Polecenia:
1. W którym roku, według recenzji książki o polskiej masonerii, doszło do rozwiązania wolnomularstwa?
2. Kontynuuj recenzję książki o polskiej masonerii, zaczynając od miejsca po jej ostatnim zdaniu.

Dodany: 21.08.2014 19:51|Autor: Jose

Redakcja BiblioNETki poleca!

Książka: Polskie ścieżki masonerii
Zwoliński Andrzej

Nie tacy masoni straszni


Zwolennicy teorii spiskowych od lat twierdzą, że światem rządzi niewielka grupa. Jedni obstawiają masonów, inni iluminatów bądź Klub Bilderberg. Atmosferę podgrzewa fakt, że popkultura zaczęła używać symboliki członków tych tajemniczych stowarzyszeń, a także doszukiwać się ich znaków w znanych miejscach. Andrzej Zwoliński pochylił się nad tym, jak wyglądała polska masoneria od początku jej istnienia.

Wydawać by się mogło, że skoro autorem książki jest ksiądz, będzie ona tyradą przeciwko wolnomularstwu - nic bardziej mylnego. Zwoliński trzyma się bowiem historycznych faktów, a wynika z nich, że nasza ojczyzna sporo zawdzięcza masonom. Brzmi to nieco zaskakująco, być może nawet złowieszczo, bo jak to? Polską kierowała tajemna grupa ludzi? Otóż wcale nie taka tajemna. Loże wolnomularskie w XVIII wieku były bardzo popularne, szczególnie wśród wyższych klas społecznych. Tuż przed zaborami masoni stanowi aż 20% Sejmu! I bynajmniej nie przyczynili się oni do rozpadu Rzeczpospolitej. Przeciwnie - głosili idee niepodległościowe i narodowe oraz pomagali przy tworzeniu Konstytucji 3 Maja. Wystarczy dodać, że do wolnomularzy należały takie osobistości, jak Stanisław Potocki, Aleksander Fredro, książę Józef Poniatowski czy nawet prymas Polski Gabriel Podoski.

Dopiero po odzyskaniu niepodległości wróciła walka ideologiczna oraz - popularne już wcześniej - romansowanie z okultyzmem i spirytyzmem, o czym w swoich dokumentach pisała m.in. Wielka Loża Rycerzy Ducha. Masoni zaczęli być uznawani za zagrożenie, zatem rozpoczęła się kampania przeciwko nim. Głos zabrał sam papież Pius XI, a i polscy biskupi skutecznie odstraszali katolików od wolnomularstwa. Doprowadziło to do jego rozwiązania w 1938 roku. Niemniej idee przetrwały w podziemiu, a loże istniały zarówno podczas wojny, jak i w okresie komunizmu. Do teraz zresztą przetrwało wiele organizacji kontynuujących misje wolnomyślicieli, np. dążenie do laicyzacji życia publicznego, i jak twierdzi autor, "Różnorodność organizacji paramasońskich pozwala masonerii penetrować rozmaite środowiska społeczne i mieć wpływ na ich kształtowanie"*. Czy kogokolwiek dziwi, że wśród związanych z obecnym wolnomularstwem pojawiają się nazwiska Adam Michnik i Antoni Słonimski?

Wyodrębnione informacje:

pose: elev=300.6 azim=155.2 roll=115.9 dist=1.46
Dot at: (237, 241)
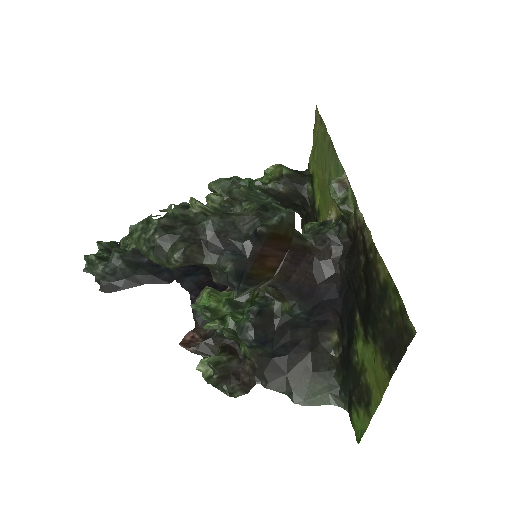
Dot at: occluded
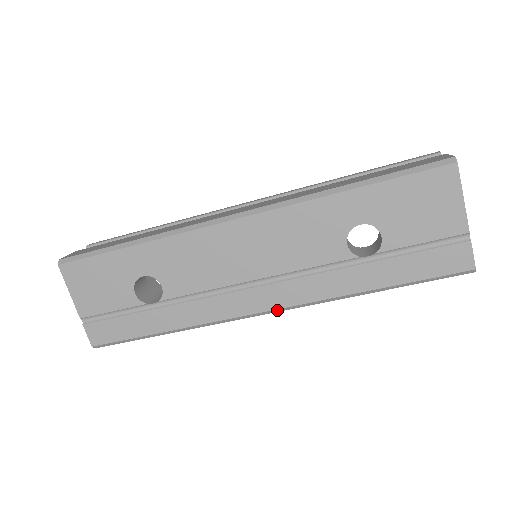
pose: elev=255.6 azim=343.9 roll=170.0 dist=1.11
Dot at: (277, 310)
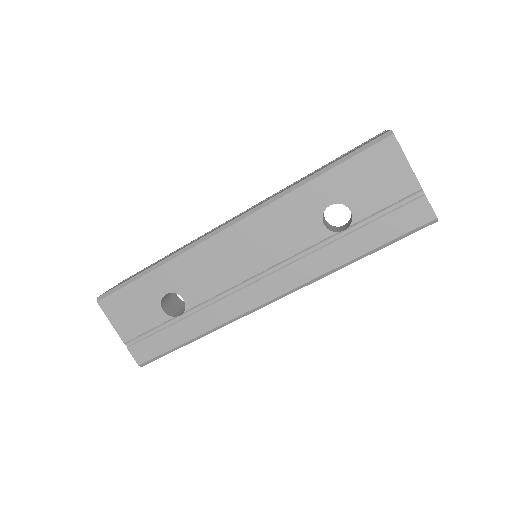
Dot at: (282, 296)
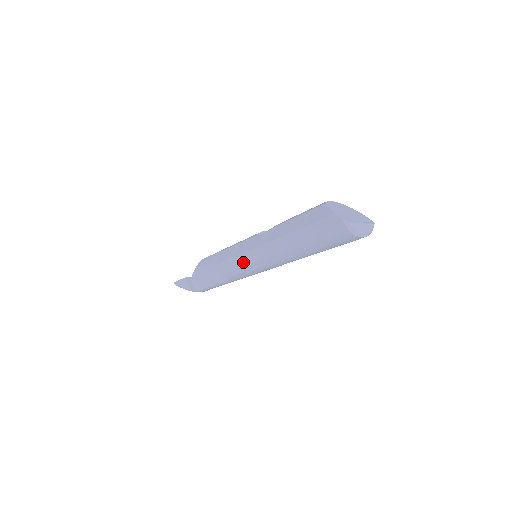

Odpowiedzi:
1. W 1938 roku.

2.
"Polskie ścieżki masonerii" są pozycją dobrze udokumentowaną, pełną cytatów i ilustracji, a dat, nazw lóż i nazwisk z nimi związanych padają setki. Historia polskiego wolnomularstwa została opowiedziana od samego początku jego istnienia aż po czasy współczesne, a by ułatwić nam zrozumienie niektórych ruchów masonów, Andrzej Zwoliński dodał także kontekst międzynarodowy. Szacunek należy się autorowi również za to, iż nie wydaje sądów, lecz posługuje się wypowiedziami żyjących w omawianych czasach osób z obu stron barykady.

Brakuje mi jedynie informacji o samych obrządkach, o tym, co znaczyły stopnie wtajemniczenia i jak wyglądały prace lóż. Bliżej im było do spotkań gentelmanów czy arystokraci zachowywali się tam jak prostacy? Masoni rzeczywiście umieszczali swoje symbole gdziekolwiek się dało czy to wymysł? Jak wyglądała inicjacja, a później przechodzenie z jednego stopnia wtajemniczenia na drugi? Odpowiedzi na te pytania nie znajdziemy.

Nie zmienia to jednak faktu, że książka Andrzeja Zwolińskiego burzy wiele narosłych z czasem mitów o masonach i "odczarowuje" to zgromadzenie. Ta wpływowa, choć nieliczna grupa nie tyle pociąga za niewidzialnie dla zwykłych śmiertelników sznureczki, ile walczy o swoje ideały oraz dysponuje licznymi kontaktami. Bać się masonów nie musimy, wystarczy, że wiemy o ich istnieniu.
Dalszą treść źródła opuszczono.